Graziers impacted during unprecedented flooding in North and North West Queensland have been able to get to work restoring their businesses with financial support provided through QRIDA.
North West graziers recovering from flood disaster
The weather event killed thousands of livestock, devastated the livelihoods of rural families and their communities but as the flood waters receded, graziers got to work straight away, clearing debris and dead livestock, fixing fences, replacing damaged equipment and starting the long road to recovery.
Cloncurry grazier Donald Moore was among them.
Mr Moore estimates as much as 20% of his herd, which was otherwise healthy and strong, died – but like other graziers in the area, his herd didn’t drown.
“Our biggest impact wasn’t being under water, it was the exposure that killed a lot of our cattle. Through the constant cold and wet, with the lead up of days of 40C temperatures, hyperthermia is mainly what killed them, they died from exposure,” he said.

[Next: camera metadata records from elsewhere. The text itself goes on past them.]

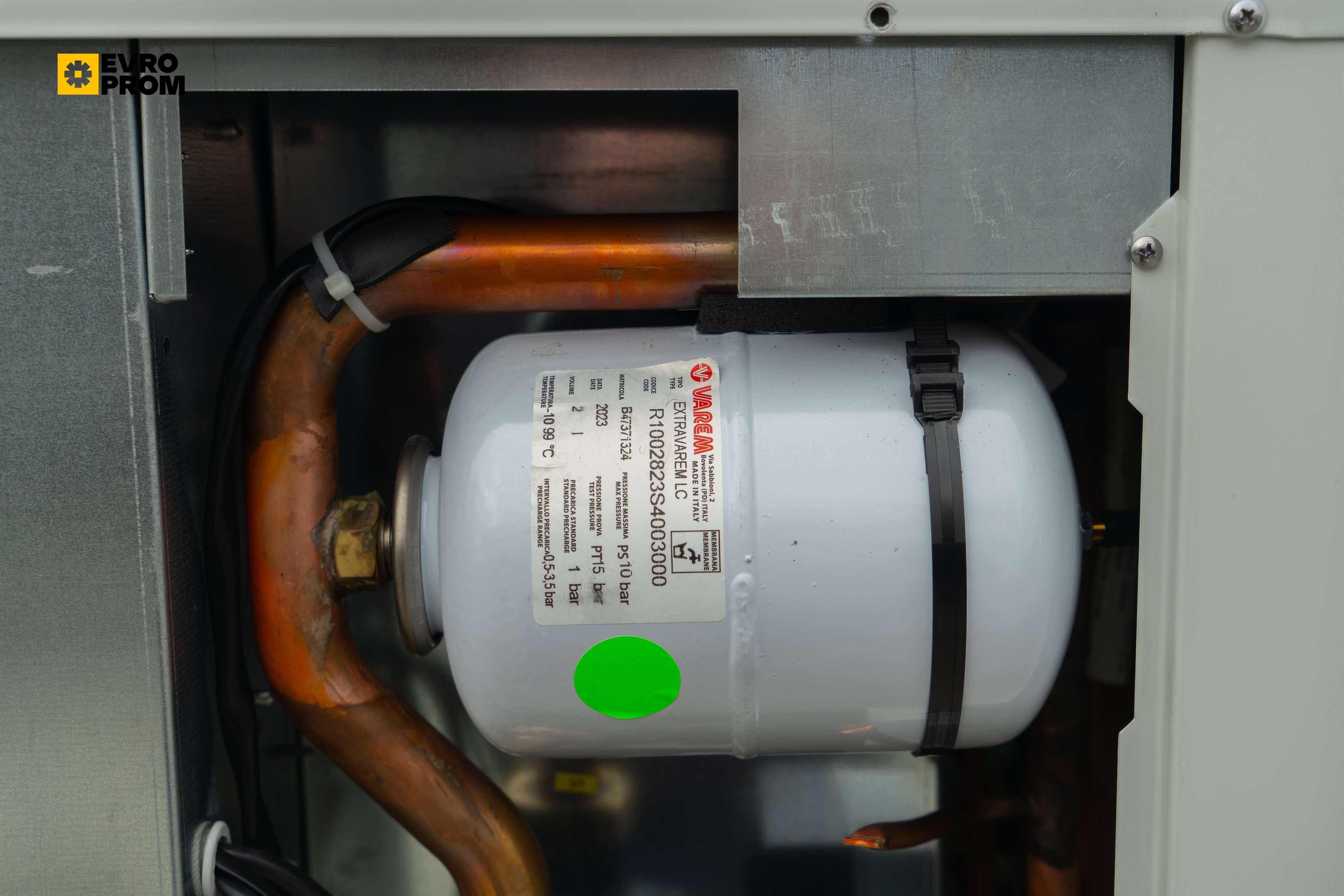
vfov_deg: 29.2
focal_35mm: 46
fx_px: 1717
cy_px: 448
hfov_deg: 42.7
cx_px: 672
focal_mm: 46
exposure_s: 1/125
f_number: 6.3
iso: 250
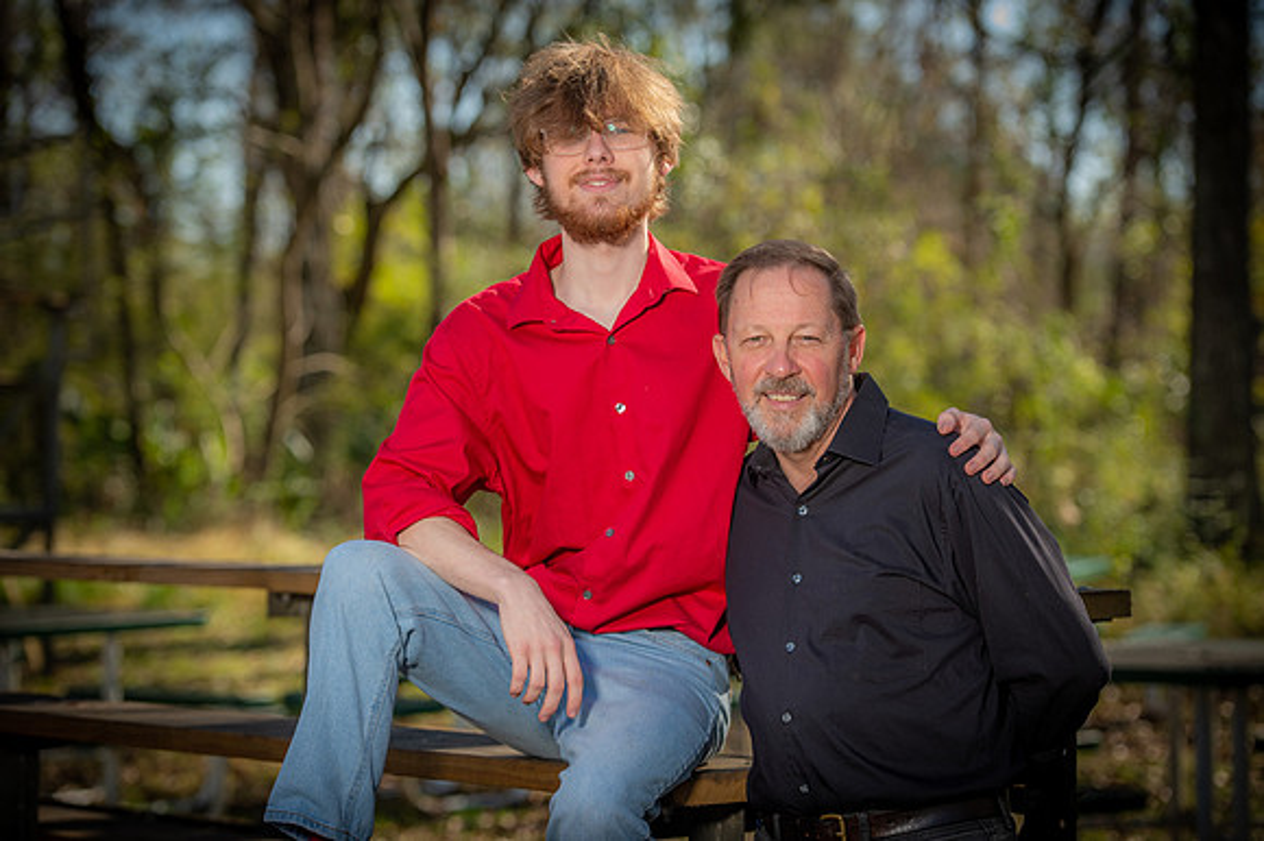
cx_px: 632
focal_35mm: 102
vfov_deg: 13.4
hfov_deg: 20.0
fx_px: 3579
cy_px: 420
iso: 50
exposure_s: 1/250
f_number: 4
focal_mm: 102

“I thought we would be safe but it wasn’t until the last few days of the flooding event where I started to hear neighbours were losing cattle. I got in a chopper as soon as I could and I could see them same story; they were in the North West corners trying to get away from the wind and the rain. That’s where they all succumbed to the cold weather.”
Mr Moore was quick to access the $75,000 Special Disaster Assistance Recovery Grants (SDARG) administered through Queensland Rural and Industry Development Authority (QRIDA) to help pay some of the costs associated with the clean-up and recovery process and later a Disaster Assistance Loan to help restock.

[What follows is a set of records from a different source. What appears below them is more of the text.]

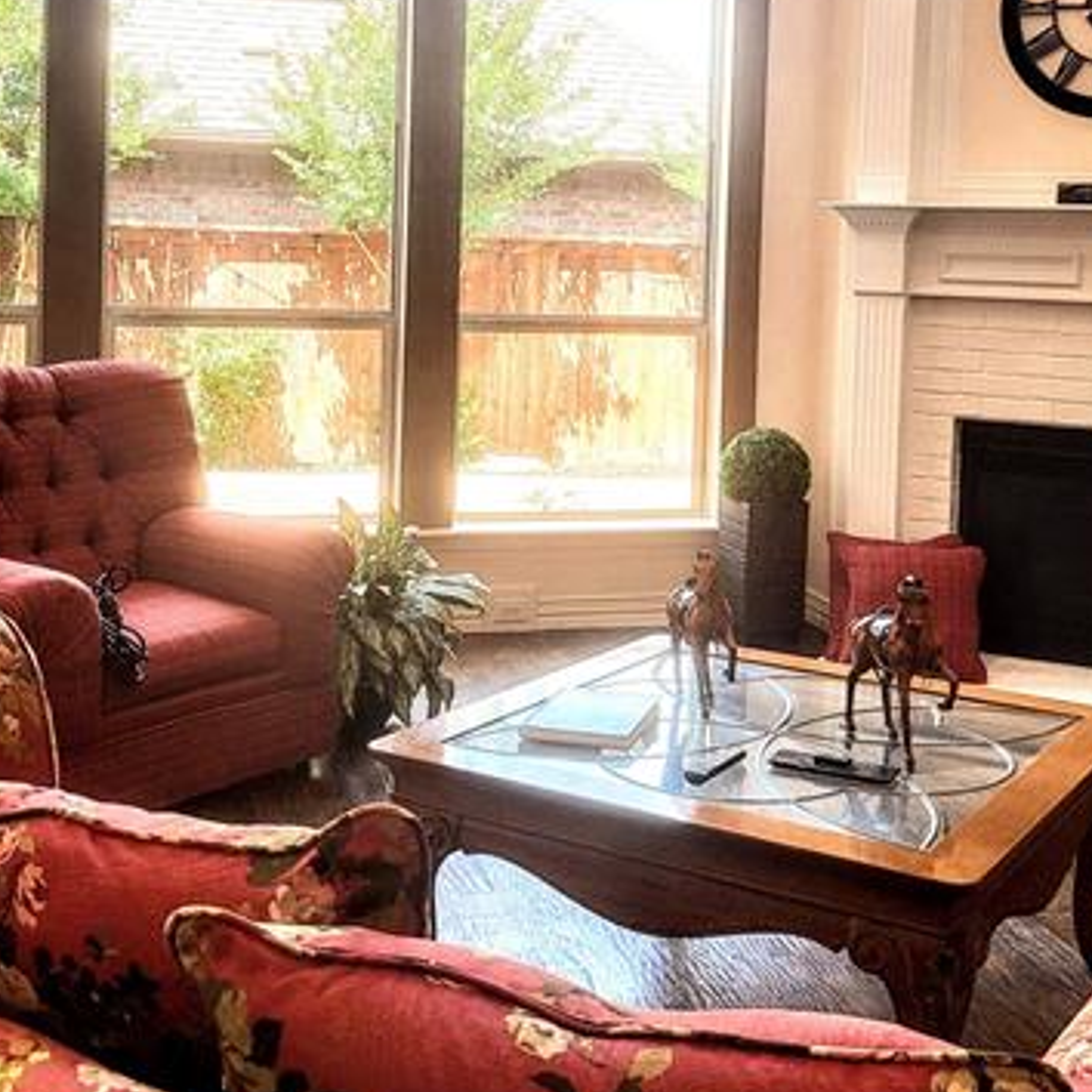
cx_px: 543
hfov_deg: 36.8
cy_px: 299
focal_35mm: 46
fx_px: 1642
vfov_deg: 36.1
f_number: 1.8
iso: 40
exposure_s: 1/235
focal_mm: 5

More than $75 million in Special Disaster Assistance Recovery Grants funded through the Queensland and Australian Government have been paid to primary producers, small business and non-profits across the disaster declared areas as at June 2019.

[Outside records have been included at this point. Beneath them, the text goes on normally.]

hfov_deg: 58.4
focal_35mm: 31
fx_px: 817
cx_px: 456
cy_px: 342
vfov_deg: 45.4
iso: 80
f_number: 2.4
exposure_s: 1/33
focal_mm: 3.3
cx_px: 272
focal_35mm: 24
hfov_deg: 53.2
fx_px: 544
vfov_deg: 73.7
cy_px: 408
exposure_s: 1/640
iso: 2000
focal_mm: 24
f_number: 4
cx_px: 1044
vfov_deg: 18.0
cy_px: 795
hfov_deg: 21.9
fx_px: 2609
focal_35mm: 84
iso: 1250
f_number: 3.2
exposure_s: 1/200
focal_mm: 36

“The grant and the disaster loan really helped us because we were carrying a lot of debt, we had to service that debt and had repayments coming up just after the flood event hit,” Mr Moore said.
“It took a lot of pressure off us and it was one less thing to worry about when we had fences to fix and cattle to look after.
“If it wasn’t for the grant, instead of being able to go out and buy cattle, we would have had to breed our numbers back up which could have taken five years.”
Mr Moore was already aware of QRIDA services and the Regional Area Manager in Cloncurry, having accessed a First Start Loan to purchase 500 head of cattle in 2018. Many of those were lost in the weather event.
“I was very impressed with how quickly the grants rolled out and how easy it was. That was a big relief. I thought it was a really good initiative, with the flow on effects to the guys who couldn’t get work, I could pay them and buy fencing supplies in town so we were helping those businesses,” he said.
QRIDA also administer the $400,000 North Queensland Restocking, Replanting and On-farm Infrastructure grant on behalf of the Australian Government. Eligible primary producers can apply for this next tranche of financial assistance after they have utilised the $75,000 disaster grant.
“That’s the beauty of having a few years to do it all, we can put a plan together and get the right cattle. When the right cattle come along we will be ready to jump on it,” Mr Moore said.
QRIDA administers financial assistance to disaster affected primary producers, businesses and non-profit organisations under the joint Commonwealth / Queensland Government funded Disaster Recovery Funding Arrangements 2018.
The North Queensland Restocking, Replanting & On-farm Infrastructure Grants are funded by the Australian Government and administered by QRIDA.